Department of Molecular Pathology, The University of Texas M.D. Anderson Cancer Center, Houston, TX 77054, USA.
Cancer cell (Impact Factor: 25.29). 02/2012; 21(2):196-211. DOI: 10.1016/j.ccr.2011.12.025
Source: PubMed

ABSTRACT Elevated Aurora kinase-A expression is correlated with abrogation of DNA damage-induced apoptotic response and mitotic spindle assembly checkpoint (SAC) override in human tumor cells. We report that Aurora-A phosphorylation of p73 at serine235 abrogates its transactivation function and causes cytoplasmic sequestration in a complex with the chaperon protein mortalin.

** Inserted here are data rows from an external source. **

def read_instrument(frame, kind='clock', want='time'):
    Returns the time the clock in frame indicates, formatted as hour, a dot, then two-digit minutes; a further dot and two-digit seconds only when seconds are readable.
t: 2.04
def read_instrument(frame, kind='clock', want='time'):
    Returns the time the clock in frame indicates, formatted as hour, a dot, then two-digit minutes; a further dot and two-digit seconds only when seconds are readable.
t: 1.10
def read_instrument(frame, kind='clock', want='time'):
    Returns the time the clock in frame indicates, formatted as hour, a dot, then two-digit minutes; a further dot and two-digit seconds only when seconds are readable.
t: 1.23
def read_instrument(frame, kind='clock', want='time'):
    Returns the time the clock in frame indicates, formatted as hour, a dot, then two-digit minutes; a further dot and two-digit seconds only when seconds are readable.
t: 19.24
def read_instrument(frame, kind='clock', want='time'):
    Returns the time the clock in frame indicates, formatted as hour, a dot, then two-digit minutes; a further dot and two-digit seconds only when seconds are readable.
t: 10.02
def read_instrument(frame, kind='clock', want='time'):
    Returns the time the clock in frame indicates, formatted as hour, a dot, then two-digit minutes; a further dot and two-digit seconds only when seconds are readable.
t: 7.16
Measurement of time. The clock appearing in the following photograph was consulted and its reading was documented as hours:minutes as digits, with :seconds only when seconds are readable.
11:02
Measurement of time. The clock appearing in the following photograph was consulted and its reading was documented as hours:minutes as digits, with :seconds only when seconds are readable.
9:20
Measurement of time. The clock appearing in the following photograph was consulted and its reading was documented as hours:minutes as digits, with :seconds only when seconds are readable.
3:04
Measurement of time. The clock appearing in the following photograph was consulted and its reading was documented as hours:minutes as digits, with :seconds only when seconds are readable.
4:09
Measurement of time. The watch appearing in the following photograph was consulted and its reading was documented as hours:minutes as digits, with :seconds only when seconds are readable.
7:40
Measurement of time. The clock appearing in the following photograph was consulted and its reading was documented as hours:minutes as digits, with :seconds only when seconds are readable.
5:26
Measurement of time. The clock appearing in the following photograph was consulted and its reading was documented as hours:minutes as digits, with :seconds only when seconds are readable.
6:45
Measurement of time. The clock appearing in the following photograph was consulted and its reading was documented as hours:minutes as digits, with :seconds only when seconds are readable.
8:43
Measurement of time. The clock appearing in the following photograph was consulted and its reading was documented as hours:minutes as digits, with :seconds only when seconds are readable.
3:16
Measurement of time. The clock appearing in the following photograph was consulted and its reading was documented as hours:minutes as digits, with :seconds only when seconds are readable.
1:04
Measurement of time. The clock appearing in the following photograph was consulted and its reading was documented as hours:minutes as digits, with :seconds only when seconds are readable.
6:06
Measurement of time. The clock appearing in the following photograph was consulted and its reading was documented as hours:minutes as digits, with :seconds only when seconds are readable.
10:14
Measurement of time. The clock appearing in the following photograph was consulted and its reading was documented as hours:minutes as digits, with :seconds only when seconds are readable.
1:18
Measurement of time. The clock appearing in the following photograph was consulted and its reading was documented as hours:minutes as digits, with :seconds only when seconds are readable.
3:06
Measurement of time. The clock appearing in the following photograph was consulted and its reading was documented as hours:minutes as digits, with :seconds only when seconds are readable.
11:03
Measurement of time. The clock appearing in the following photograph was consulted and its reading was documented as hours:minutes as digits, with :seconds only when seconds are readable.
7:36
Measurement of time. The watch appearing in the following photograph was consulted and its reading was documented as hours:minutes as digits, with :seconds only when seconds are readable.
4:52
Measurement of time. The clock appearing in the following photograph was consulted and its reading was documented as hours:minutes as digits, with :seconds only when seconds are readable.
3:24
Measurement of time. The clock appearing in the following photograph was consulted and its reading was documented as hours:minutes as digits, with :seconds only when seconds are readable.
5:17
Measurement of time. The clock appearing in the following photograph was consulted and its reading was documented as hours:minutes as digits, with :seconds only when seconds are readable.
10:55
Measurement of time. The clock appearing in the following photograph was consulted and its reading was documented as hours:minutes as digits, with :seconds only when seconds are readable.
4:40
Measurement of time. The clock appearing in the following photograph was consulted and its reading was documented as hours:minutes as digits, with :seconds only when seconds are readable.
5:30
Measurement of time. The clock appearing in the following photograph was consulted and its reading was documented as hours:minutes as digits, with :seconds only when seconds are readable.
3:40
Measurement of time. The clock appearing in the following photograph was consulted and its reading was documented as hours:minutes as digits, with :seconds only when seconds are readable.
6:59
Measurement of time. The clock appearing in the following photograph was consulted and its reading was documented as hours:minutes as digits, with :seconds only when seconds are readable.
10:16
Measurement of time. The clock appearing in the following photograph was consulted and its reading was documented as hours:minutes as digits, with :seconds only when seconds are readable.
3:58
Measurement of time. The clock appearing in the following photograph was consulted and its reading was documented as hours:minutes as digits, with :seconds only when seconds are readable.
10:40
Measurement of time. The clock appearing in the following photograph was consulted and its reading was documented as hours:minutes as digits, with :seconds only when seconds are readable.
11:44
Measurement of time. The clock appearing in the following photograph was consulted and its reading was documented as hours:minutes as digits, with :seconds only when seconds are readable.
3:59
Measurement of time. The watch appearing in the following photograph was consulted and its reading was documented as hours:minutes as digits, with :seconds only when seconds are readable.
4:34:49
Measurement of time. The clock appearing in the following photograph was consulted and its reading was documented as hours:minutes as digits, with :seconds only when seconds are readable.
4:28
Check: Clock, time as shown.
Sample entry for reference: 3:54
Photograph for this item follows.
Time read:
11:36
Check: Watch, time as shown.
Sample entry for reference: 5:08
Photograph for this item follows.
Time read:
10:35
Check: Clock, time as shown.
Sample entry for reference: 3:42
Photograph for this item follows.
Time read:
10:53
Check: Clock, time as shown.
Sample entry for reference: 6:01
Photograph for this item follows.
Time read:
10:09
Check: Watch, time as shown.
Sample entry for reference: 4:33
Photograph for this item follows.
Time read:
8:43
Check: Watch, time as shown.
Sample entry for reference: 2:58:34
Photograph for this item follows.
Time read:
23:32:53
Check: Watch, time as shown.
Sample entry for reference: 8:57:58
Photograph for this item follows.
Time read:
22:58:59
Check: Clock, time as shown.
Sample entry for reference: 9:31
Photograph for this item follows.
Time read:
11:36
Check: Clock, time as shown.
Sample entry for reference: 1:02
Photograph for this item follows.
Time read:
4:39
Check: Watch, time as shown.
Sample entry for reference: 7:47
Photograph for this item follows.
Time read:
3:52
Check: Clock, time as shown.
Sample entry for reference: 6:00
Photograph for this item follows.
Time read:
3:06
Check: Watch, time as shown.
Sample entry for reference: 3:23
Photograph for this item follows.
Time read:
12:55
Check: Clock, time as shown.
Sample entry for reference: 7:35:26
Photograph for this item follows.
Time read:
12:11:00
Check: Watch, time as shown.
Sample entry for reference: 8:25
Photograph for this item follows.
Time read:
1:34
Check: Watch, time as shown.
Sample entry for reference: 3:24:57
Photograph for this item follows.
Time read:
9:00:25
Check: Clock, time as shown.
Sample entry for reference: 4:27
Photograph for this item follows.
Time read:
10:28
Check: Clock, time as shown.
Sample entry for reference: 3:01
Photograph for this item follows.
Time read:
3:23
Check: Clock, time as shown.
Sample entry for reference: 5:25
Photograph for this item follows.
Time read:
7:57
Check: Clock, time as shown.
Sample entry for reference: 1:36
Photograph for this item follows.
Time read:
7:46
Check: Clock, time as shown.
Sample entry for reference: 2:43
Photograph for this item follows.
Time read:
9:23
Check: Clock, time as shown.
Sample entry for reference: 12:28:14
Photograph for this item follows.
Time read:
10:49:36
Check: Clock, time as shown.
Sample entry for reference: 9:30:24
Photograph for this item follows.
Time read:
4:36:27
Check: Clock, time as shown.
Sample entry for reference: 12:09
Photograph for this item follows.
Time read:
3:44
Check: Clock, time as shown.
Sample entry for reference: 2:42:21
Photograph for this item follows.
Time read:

Aurora-A phosphorylated p73 also facilitates inactivation of SAC through dissociation of the MAD2-CDC20 complex in cells undergoing mitosis. Cells expressing phosphor-mimetic mutant (S235D) of p73 manifest altered growth properties, resistance to cisplatin- induced apoptosis, as well as premature dissociation of the MAD2-CDC20 complex, and accelerated mitotic exit with SAC override in the presence of spindle damage. Elevated cytoplasmic p73 in Aurora-A overexpressing primary human tumors corroborates the experimental findings.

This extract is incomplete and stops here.